Er hatte da bereits Ägypten gegen Uruguay gesehen und auch Marokko gegen Iran. Gerade lief Dänemark gegen Peru. Er schaute manchmal rüber. Wenn er nicht schaute, setzte er mich mit seinem Fußballwissen unter Druck.

Es war wie gedankliches Gegenpressing. Die Niederlande, sagte er, haben noch nie bei einer WM in einem K.o.-Spiel gegen eine afrikanische Mannschaft gespielt. Er kannte die Torschützen der Slowakei beim WM-Turnier in Südafrika vor acht Jahren. Ich wusste nicht mehr, dass die Slowakei da überhaupt dabei gewesen war. Dabei ist es nicht so, dass ich mich nicht für Fußball interessiere. Aber wen bitteschön interessiert schon der Fußball der Slowaken, fragte ich mich, außer die Slowaken natürlich. Mein Bekannter ist kein Slowake.

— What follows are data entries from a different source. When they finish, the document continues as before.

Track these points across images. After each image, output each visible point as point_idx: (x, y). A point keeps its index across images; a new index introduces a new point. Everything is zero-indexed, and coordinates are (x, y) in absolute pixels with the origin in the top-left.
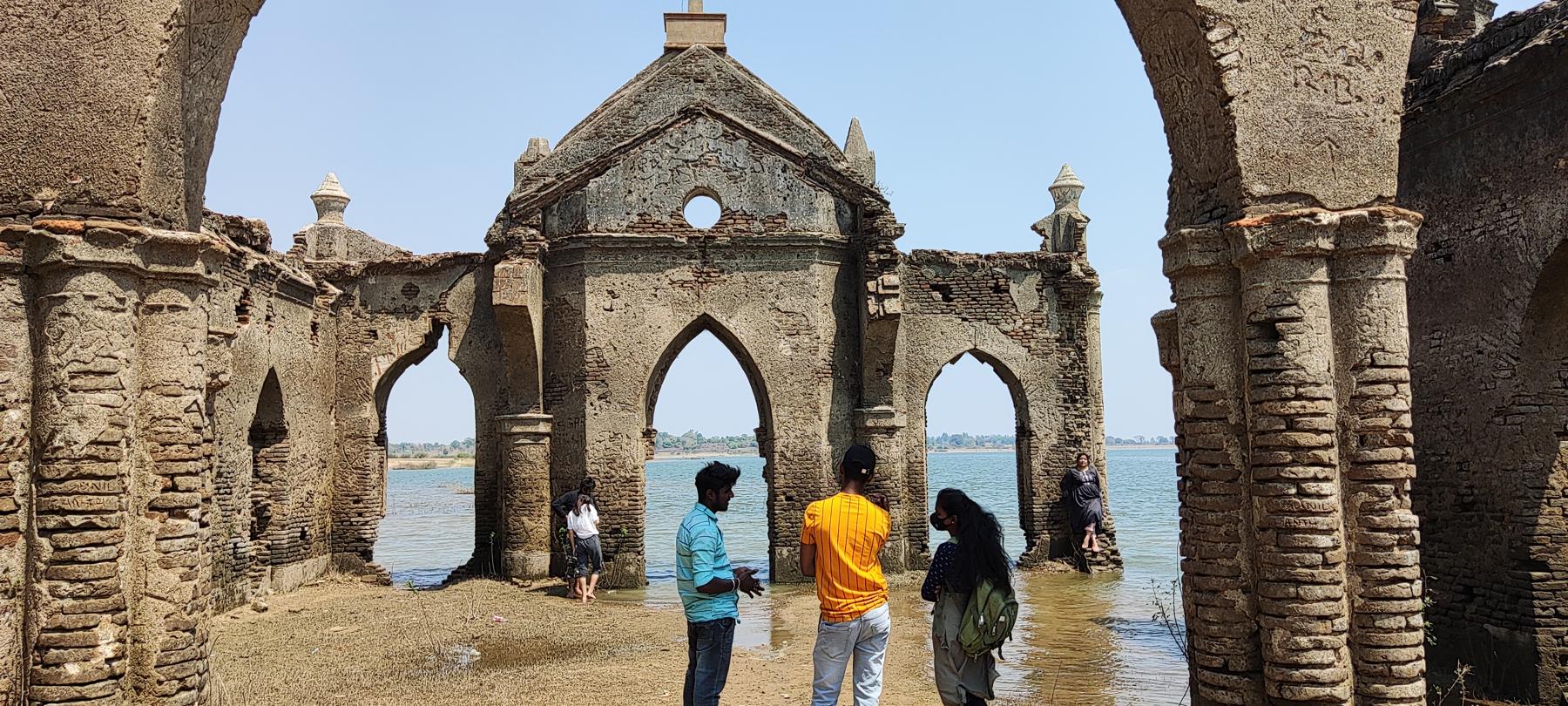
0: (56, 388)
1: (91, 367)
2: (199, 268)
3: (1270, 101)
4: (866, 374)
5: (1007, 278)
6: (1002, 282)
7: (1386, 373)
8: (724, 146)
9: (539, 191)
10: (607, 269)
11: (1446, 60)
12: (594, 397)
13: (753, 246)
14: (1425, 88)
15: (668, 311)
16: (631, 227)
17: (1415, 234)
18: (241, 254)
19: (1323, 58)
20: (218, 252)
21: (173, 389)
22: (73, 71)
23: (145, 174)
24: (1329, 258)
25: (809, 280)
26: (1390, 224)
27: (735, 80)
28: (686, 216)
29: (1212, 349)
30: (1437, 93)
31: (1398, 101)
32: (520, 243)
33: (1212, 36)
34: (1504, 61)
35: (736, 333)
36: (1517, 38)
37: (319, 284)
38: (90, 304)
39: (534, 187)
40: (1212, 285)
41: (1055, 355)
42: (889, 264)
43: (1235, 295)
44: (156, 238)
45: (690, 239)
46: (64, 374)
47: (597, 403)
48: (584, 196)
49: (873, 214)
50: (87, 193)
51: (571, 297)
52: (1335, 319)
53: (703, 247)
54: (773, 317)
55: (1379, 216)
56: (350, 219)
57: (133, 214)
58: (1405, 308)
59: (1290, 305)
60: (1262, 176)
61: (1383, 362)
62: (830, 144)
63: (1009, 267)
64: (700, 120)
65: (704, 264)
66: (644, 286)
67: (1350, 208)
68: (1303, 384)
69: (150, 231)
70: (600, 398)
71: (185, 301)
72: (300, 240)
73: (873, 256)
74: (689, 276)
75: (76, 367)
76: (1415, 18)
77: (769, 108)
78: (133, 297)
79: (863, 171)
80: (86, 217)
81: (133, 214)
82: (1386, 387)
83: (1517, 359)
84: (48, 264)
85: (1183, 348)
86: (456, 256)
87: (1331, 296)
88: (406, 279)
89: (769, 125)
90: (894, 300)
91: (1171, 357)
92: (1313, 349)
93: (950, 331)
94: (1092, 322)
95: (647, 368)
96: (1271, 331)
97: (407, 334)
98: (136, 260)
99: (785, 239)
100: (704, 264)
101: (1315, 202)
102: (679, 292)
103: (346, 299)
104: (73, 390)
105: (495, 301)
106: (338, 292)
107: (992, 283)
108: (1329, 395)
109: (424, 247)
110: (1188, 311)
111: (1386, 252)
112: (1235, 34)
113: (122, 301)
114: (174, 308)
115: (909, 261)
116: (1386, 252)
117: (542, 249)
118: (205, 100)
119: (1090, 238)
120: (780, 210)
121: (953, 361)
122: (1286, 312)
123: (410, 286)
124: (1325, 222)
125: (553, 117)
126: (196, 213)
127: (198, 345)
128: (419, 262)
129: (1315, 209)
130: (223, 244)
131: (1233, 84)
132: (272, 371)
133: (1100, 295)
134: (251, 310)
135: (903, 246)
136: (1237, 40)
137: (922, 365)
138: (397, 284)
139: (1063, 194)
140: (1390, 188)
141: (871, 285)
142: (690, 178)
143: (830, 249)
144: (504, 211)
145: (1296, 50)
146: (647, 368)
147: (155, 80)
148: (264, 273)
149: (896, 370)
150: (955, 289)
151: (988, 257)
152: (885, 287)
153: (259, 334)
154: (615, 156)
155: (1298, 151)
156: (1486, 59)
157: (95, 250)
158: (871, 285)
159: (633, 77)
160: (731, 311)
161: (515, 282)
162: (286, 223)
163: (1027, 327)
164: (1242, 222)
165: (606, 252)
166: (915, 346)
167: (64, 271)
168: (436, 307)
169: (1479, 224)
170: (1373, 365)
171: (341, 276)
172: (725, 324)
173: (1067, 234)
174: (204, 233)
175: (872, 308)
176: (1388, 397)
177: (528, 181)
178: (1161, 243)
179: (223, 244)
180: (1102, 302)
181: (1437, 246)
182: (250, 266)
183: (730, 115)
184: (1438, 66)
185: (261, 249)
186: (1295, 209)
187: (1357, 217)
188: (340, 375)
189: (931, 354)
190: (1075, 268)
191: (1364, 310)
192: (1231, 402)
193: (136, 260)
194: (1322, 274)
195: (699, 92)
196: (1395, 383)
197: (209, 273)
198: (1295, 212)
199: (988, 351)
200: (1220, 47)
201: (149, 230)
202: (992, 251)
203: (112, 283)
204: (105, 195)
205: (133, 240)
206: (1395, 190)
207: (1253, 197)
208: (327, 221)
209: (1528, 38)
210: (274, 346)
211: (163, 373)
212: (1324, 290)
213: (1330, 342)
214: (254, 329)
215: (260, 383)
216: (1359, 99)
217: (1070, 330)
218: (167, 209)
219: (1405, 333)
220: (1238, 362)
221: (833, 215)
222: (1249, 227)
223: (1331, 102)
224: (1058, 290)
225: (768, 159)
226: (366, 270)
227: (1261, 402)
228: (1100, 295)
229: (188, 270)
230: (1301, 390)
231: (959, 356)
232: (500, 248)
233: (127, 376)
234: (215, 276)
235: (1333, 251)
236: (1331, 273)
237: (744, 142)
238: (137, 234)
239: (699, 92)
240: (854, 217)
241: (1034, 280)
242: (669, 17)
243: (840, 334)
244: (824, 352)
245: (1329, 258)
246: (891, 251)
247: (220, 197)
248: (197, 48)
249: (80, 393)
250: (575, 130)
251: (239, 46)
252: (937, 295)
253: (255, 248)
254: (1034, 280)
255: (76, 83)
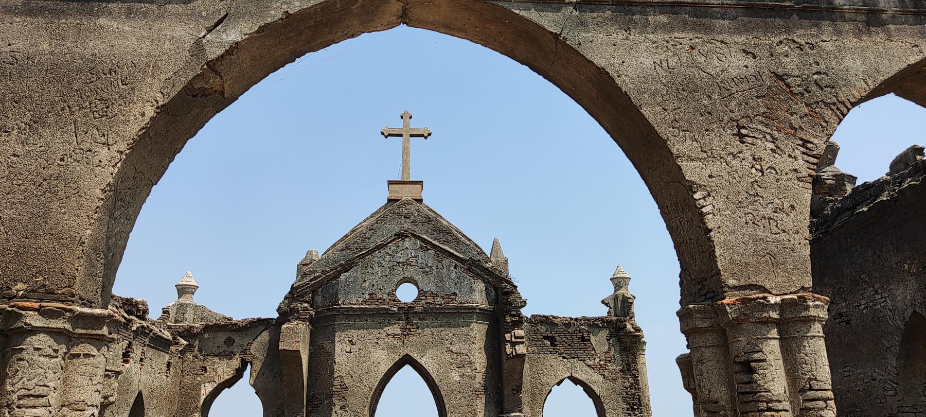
0: (8, 406)
1: (32, 392)
2: (105, 331)
3: (732, 232)
4: (505, 392)
5: (589, 332)
6: (585, 334)
7: (819, 394)
8: (420, 254)
9: (311, 281)
10: (349, 327)
11: (832, 209)
12: (337, 408)
13: (437, 313)
14: (822, 224)
15: (385, 353)
16: (364, 302)
17: (826, 309)
18: (130, 321)
19: (761, 209)
20: (118, 322)
21: (80, 406)
22: (45, 216)
23: (80, 275)
24: (778, 323)
25: (470, 333)
26: (811, 304)
27: (427, 217)
28: (397, 295)
29: (714, 379)
30: (829, 227)
31: (807, 233)
32: (298, 311)
33: (697, 196)
34: (865, 209)
35: (426, 366)
36: (871, 196)
37: (174, 338)
38: (37, 353)
39: (308, 278)
40: (710, 339)
41: (620, 380)
42: (518, 323)
43: (724, 346)
44: (81, 313)
45: (399, 309)
46: (15, 397)
47: (339, 412)
48: (338, 283)
49: (508, 294)
50: (44, 286)
51: (327, 345)
52: (785, 360)
53: (407, 313)
54: (448, 356)
55: (803, 299)
56: (197, 299)
57: (70, 298)
58: (825, 354)
59: (758, 352)
60: (733, 275)
61: (817, 387)
62: (482, 252)
63: (590, 326)
64: (407, 239)
65: (407, 323)
66: (371, 337)
67: (786, 294)
68: (771, 401)
69: (78, 309)
70: (341, 409)
71: (94, 351)
72: (166, 311)
73: (508, 318)
74: (398, 331)
75: (23, 392)
76: (811, 186)
77: (447, 233)
78: (63, 349)
79: (501, 268)
80: (42, 300)
81: (70, 298)
82: (820, 402)
83: (897, 384)
84: (15, 328)
85: (697, 378)
86: (259, 320)
87: (781, 346)
88: (228, 334)
89: (446, 242)
90: (521, 346)
91: (690, 383)
92: (774, 379)
93: (556, 365)
94: (641, 360)
95: (371, 389)
96: (749, 368)
97: (224, 369)
98: (68, 326)
99: (456, 308)
100: (407, 323)
101: (765, 290)
102: (392, 341)
103: (190, 347)
104: (19, 407)
105: (280, 348)
106: (185, 343)
107: (580, 335)
108: (788, 408)
109: (239, 315)
110: (697, 355)
111: (811, 320)
112: (709, 195)
113: (56, 351)
114: (87, 356)
115: (530, 321)
116: (811, 320)
117: (311, 315)
118: (120, 232)
119: (636, 308)
120: (453, 290)
121: (558, 384)
122: (756, 356)
123: (230, 338)
124: (772, 302)
125: (322, 238)
126: (107, 296)
127: (99, 378)
128: (236, 324)
129: (766, 295)
130: (120, 315)
131: (711, 223)
132: (140, 393)
133: (644, 343)
134: (132, 355)
135: (526, 312)
136: (711, 199)
137: (539, 386)
138: (222, 337)
139: (619, 282)
140: (809, 283)
141: (507, 336)
142: (400, 272)
143: (482, 314)
144: (290, 293)
145: (745, 204)
146: (371, 389)
147: (92, 221)
148: (142, 332)
149: (524, 390)
150: (558, 338)
151: (576, 319)
152: (516, 338)
153: (134, 370)
154: (357, 260)
155: (751, 260)
156: (854, 208)
157: (44, 320)
158: (507, 336)
159: (369, 215)
160: (423, 353)
161: (293, 336)
162: (158, 301)
163: (602, 363)
164: (725, 301)
165: (349, 317)
166: (535, 373)
167: (24, 333)
168: (244, 352)
169: (864, 302)
170: (811, 389)
171: (188, 333)
172: (419, 360)
173: (622, 306)
174: (110, 310)
175: (509, 351)
176: (822, 409)
177: (305, 275)
178: (678, 313)
179: (120, 315)
180: (646, 347)
181: (841, 315)
182: (134, 328)
183: (424, 237)
184: (828, 211)
185: (142, 318)
186: (754, 294)
187: (792, 299)
188: (181, 396)
189: (545, 379)
190: (629, 326)
191: (802, 355)
192: (729, 413)
193: (68, 326)
194: (774, 333)
195: (407, 224)
196: (826, 400)
197: (110, 334)
198: (754, 296)
199: (579, 377)
200: (701, 202)
201: (78, 308)
202: (579, 316)
203: (52, 340)
204: (55, 287)
205: (68, 314)
206: (811, 283)
207: (729, 287)
208: (183, 300)
209: (877, 196)
210: (143, 378)
211: (76, 395)
212: (776, 343)
213: (784, 374)
214: (132, 367)
215: (132, 400)
216: (784, 232)
217: (628, 365)
218: (90, 296)
219: (827, 369)
220: (730, 387)
221: (484, 294)
222: (728, 304)
223: (768, 233)
224: (619, 340)
225: (446, 262)
226: (203, 329)
227: (747, 413)
228: (644, 343)
229: (98, 332)
230: (770, 405)
231: (562, 381)
232: (285, 314)
233: (53, 398)
234: (114, 336)
235: (780, 320)
236: (779, 332)
237: (432, 252)
238: (70, 311)
239: (407, 224)
240: (497, 295)
241: (604, 334)
242: (390, 183)
243: (489, 367)
244: (480, 378)
245: (778, 323)
246: (519, 315)
247: (121, 288)
248: (119, 203)
249: (23, 409)
250: (334, 245)
251: (144, 201)
252: (548, 343)
253: (138, 317)
254: (604, 334)
255: (46, 223)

In solchen Momenten überkommen mich gerne mal die Selbstzweifel: Wir schauen beide ab und zu Fußball, dachte ich dabei, aber er weiß noch alles, was jemals in einem Spiel passiert ist, und ich weiß eigentlich nichts mehr, sobald abgepfiffen ist – was bedeutet das demnach für mein Gedächtnis? Anders gefragt: Wie macht er das?

Die Antwort fiel kurz und doch erhellend aus: Youtube. Wenn mein Bekannter sich eine Auszeit gönnen möchte vom stressigen Alltag, schaut er sich die Tore vergangener Weltmeisterschaften im Internet an. Immer wieder. Bis er alles weiß und nie wieder etwas davon vergisst und mir – und ich fürchte auch anderen – erzählen kann, dass Robert Vittek in Südafrika vier Tore erzielt hat. Für die Slowakei.

Für was Youtube nicht alles gut sein kann.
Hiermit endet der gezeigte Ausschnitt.